The Fairfax County Board of Supervisors this week sent a strong message to county residents who might be thinking of pooling their land to sell for high-density residential or commercial development.

A group of residents in the 338-acre Fairfax Farms neighborhood in the Fair Oaks area had asked for permission to sell to a developer who wanted to build high-density housing. But instead of approving the proposal, supervisors adopted policies that will make it even harder for residents to sell out in the future.

As one unidentified resident said, "That effort sure backfired on those people."

The board approved a proposal advanced by the county planning staff that strengthens language in the county's land-use plan, which calls for stabilizing the Fairfax Farms area as a neighborhood of detached homes on large lots.

The supervisors refused to allow those who had filed the request for redevelopment to withdraw the application, even though about 70 percent of the community's residents had signed petitions seeking withdrawal.

Jack Rust, chairman of a citizens task force that has been evaluating proposed changes in the rapidly growing 5,200-acre area now known as Fairfax Center, said Fairfax Farms "is a stable neighborhood" that should be preserved.

Gretchen Davis, a resident of the community for 15 years, said, "Land-pooling has reared its ugly head all over the county. It has torn this community apart."

The supervisors, however, did approve the redevelopment of the Pendercrest area southwest of Fair Oaks Mall according to the Fairfax Center land-use plan that calls for creating "an urban village" in the area.

They also agreed to the redevelopment of a large tract south of Rte. 50 and west of West Ox Road.

The Fairfax County Board of Supervisors has scheduled public hearings on proposed changes on the county's comprehensive land-use plan for June 23.

The items involve both land-use and transportation policies in almost every part of the county.

High on the list of items to be aired is the proposal that would prohibit any additional commercial development along Leesburg Pike, west of the Dulles Airport Access Road interchange.

"This will keep the Leesburg Pike free of office development west of the toll road ," said Planning Commission Chairman George Lilly.

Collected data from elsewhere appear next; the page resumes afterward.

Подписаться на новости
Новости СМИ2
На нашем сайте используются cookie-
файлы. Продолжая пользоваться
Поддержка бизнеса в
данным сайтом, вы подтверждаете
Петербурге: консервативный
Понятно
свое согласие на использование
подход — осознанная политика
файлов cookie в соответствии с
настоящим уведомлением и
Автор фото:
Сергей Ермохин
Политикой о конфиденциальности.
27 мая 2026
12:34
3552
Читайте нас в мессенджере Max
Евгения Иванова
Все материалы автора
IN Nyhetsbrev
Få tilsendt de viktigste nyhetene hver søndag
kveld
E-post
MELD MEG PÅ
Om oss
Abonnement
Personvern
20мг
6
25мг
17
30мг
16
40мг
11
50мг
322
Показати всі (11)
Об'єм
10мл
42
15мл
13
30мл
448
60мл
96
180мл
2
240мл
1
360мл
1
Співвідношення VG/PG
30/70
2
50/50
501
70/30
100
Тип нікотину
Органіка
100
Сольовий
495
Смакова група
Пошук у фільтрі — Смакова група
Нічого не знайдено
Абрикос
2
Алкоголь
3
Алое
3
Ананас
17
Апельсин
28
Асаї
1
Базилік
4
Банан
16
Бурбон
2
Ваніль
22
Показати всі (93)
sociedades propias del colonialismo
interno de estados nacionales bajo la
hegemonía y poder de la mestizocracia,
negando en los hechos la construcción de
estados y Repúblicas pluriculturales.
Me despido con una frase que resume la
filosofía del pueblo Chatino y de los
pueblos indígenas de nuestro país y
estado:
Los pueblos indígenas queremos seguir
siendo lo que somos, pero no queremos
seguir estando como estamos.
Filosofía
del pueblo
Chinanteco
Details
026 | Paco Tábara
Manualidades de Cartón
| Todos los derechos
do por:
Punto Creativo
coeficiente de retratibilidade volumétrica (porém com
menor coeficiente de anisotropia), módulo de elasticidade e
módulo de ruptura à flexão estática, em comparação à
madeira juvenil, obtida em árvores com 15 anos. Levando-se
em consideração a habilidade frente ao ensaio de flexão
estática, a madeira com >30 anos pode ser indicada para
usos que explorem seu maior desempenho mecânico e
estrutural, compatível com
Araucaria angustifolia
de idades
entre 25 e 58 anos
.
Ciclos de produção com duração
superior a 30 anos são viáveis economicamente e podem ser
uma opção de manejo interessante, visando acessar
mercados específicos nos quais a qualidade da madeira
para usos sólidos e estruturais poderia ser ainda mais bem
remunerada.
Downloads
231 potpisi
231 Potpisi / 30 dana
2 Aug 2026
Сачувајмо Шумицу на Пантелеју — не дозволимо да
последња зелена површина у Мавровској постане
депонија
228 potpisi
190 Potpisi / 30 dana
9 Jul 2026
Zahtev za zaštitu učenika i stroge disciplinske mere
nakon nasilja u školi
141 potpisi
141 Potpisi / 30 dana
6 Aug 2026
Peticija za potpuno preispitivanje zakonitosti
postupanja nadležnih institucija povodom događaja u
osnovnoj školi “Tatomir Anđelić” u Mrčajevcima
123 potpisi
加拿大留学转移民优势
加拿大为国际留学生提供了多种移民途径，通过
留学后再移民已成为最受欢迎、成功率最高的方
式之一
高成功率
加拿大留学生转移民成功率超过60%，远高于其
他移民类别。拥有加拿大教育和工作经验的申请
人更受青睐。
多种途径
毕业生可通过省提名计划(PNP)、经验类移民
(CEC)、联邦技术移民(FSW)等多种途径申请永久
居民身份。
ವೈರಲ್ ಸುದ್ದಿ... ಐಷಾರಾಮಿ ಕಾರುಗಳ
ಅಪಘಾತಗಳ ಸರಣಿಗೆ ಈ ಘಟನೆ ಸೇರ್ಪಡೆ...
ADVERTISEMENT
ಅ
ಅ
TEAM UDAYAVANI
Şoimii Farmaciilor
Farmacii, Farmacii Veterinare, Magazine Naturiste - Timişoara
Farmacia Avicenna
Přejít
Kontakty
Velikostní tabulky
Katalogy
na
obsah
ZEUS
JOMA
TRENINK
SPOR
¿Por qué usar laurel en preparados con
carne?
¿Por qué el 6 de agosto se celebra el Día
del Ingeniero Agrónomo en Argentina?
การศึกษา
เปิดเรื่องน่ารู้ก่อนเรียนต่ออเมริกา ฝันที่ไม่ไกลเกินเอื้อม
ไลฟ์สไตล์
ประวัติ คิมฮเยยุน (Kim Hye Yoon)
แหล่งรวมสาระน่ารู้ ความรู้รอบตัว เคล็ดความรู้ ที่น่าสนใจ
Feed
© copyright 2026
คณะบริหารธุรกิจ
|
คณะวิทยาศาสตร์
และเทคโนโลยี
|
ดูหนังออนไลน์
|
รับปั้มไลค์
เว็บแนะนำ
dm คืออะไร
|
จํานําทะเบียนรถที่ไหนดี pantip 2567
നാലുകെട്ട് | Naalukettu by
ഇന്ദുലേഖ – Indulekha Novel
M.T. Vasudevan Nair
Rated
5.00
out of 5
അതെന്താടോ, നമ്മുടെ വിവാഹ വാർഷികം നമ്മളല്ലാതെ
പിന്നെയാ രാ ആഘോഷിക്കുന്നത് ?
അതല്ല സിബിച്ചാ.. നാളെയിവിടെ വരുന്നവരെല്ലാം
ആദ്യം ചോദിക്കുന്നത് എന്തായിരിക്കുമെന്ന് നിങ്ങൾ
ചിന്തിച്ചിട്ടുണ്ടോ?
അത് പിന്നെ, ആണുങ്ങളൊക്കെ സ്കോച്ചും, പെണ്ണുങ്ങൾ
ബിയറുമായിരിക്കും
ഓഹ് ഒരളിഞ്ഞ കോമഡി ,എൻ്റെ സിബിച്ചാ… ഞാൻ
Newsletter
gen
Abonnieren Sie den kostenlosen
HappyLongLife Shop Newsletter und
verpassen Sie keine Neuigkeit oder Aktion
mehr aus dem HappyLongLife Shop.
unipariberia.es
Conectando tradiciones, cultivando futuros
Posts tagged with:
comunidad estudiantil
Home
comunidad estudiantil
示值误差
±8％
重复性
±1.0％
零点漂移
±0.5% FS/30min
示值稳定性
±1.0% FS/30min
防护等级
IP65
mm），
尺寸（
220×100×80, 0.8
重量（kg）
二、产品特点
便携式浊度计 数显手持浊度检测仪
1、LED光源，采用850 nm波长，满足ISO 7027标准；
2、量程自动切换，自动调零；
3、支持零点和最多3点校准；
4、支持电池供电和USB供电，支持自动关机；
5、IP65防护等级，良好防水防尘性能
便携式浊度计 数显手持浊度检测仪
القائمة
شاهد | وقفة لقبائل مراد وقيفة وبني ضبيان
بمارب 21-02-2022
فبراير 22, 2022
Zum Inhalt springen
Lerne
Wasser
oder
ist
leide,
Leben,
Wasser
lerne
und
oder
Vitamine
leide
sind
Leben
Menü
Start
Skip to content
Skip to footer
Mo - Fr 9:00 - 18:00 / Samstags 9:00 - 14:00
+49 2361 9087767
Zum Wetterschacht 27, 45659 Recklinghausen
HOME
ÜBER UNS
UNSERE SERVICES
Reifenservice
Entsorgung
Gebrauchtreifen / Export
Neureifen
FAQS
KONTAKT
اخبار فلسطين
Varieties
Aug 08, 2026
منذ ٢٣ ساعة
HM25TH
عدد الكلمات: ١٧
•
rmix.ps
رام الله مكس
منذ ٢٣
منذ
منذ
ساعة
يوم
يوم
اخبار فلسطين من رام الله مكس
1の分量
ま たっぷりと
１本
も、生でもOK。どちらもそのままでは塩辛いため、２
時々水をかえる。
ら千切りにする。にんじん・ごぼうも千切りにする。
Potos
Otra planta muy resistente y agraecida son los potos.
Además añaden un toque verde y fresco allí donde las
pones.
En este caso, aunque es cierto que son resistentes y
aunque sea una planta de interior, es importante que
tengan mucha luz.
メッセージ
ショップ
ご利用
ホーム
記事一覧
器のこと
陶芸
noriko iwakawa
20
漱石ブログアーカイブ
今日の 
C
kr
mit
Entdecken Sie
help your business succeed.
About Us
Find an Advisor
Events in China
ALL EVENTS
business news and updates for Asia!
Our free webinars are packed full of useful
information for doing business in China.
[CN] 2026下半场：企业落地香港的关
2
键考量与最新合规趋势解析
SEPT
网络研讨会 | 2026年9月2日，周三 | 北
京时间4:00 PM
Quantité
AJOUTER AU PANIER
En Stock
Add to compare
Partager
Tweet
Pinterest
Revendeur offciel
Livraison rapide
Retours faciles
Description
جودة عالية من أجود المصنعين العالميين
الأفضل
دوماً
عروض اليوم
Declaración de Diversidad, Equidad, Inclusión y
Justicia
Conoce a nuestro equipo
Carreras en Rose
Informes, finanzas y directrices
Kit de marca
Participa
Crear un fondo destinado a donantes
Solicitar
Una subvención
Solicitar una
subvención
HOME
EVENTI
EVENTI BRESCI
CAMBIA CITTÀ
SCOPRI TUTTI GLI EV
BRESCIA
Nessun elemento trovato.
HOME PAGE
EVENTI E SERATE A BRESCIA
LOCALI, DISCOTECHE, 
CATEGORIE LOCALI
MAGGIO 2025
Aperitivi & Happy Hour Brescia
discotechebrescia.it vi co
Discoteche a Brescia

Fairfax County policy calls for residential development in that area, but recent attempts to rezone some land for commercial use prompted county planning staff members and supervisors to draft a proposal they said is designed to strengthen long-standing policy.

The proposal has strong support from area residents.

IN THE BUSINESS . . . Three Riverdale apartment complexes with a total of 273 units -- Rivergrove, Terrace Hill and Westside Park -- have been sold at public auction for $4.88 million to Arnold Berlin, an agent for a Maryland partnership to be formed on behalf of trustees Charles M. Tatelbaum and Steven F. Fruin. . . . Northern Virginia Builders Association is honoring Stephen G. Yeonas with a black-tie dinner June 20 to note his induction into the National Housing Hall of Fame. . . . Centennial Development Corp. has announced plans for Gateway One, the flagship building at Centennial Gateway Center, an office, retail and hotel complex near Fair Oaks Mall in Fairfax County. . . . Donohoe Construction Co. has started construction on a $5.5 million Residence Inn at the intersection of Herndon Parkway and Elden Street in Herndon. . . . Public real estate securities sales dropped 36.4 percent in the first three months of the year compared with the last quarter of 1985, down from $2.2 billion to $1.4 billion, according to Roulac's Strategic Real Estate.